La casa de mi abuela se encontraba entre dos campos de lavanda y le daban sombra enormes y viejos robles. Fue construida en 1942 con pura piedra de Oklahoma y tenía un cómodo porche y ventanas de un inusual gran tamaño. Me encantaba aquella casa. Solo el hecho de subir las pequeñas escaleras de madera que llevaban al porche me hacía sentir mejor... Segura. Entonces vi la nota pegada en la puerta. Era fácil reconocer la bonita letra de la abuela Redbird: Estoy en el acantilado recogiendo flores salvajes.

Toqué el suave papel con esencia de lavanda. Siempre sabía cuándo iba a ir a visitarla. Cuando era pequeña solía pensar que era extraño, pero a medida que fui creciendo aprecié ese sexto sentido que ella tenía. Toda mi vida había sabido, no importaba lo que pasara, que podía contar con la abuela Redbird. Durante aquellos horribles primeros meses después de que mamá se casara con John creo que me hubiese marchitado y muerto si no hubiera podido escapar cada fin de semana a casa de la abuela.

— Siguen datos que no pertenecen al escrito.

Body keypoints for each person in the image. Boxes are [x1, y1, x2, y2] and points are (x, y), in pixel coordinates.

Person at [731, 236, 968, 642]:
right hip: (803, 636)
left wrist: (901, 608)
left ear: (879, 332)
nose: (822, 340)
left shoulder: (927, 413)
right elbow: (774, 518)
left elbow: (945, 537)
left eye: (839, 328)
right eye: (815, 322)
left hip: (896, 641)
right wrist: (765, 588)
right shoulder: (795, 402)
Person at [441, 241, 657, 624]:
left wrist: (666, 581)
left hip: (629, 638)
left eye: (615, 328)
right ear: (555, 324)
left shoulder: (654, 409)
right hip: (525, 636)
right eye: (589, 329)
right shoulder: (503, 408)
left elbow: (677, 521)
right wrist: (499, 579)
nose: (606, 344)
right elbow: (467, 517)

Durante un segundo consideré entrar en la casa (la abuela nunca cerraba las puertas) y esperarla allí, pero necesitaba verla, que me abrazase y me dijera lo que habría querido oír decir a mamá. No tengas miedo... No va a pasar nada... Haremos que no pase nada. Así que, en lugar de ir dentro, me dirigí al pequeño camino de venados al borde del campo de lavanda situado más al norte. Este llevaba a los acantilados y lo seguí, dejando que mis dedos recorriesen la parte de arriba de las plantas más cercanas a medida que caminaba, de forma que liberaran su esencia dulce y plateada hacia el aire que me rodeaba como si me diesen la bienvenida a casa.

Parecía que habían pasado años desde la última vez que estuve allí, a pesar de que sabía que solo habían pasado cuatro semanas. A John no le gustaba la abuela. Pensaba que era extraña. Incluso le había oído decir a mamá que la abuela era «una bruja que iría al infierno». Es todo un cretino.

Entonces me llegó un pensamiento repentino y me detuve por completo. Mis padres ya no controlaban lo que yo hacía. No iba a vivir nunca más con ellos. John ya no podía decirme lo que tenía que hacer.

¡Uau! ¡Qué flipe!

Tan flipante que me produjo un espasmo de tos que hizo que me rodease a mí misma con los brazos, como si intentara mantener mi pecho en su sitio. Necesitaba encontrar a la abuela Redbird, y necesitaba encontrarla ya.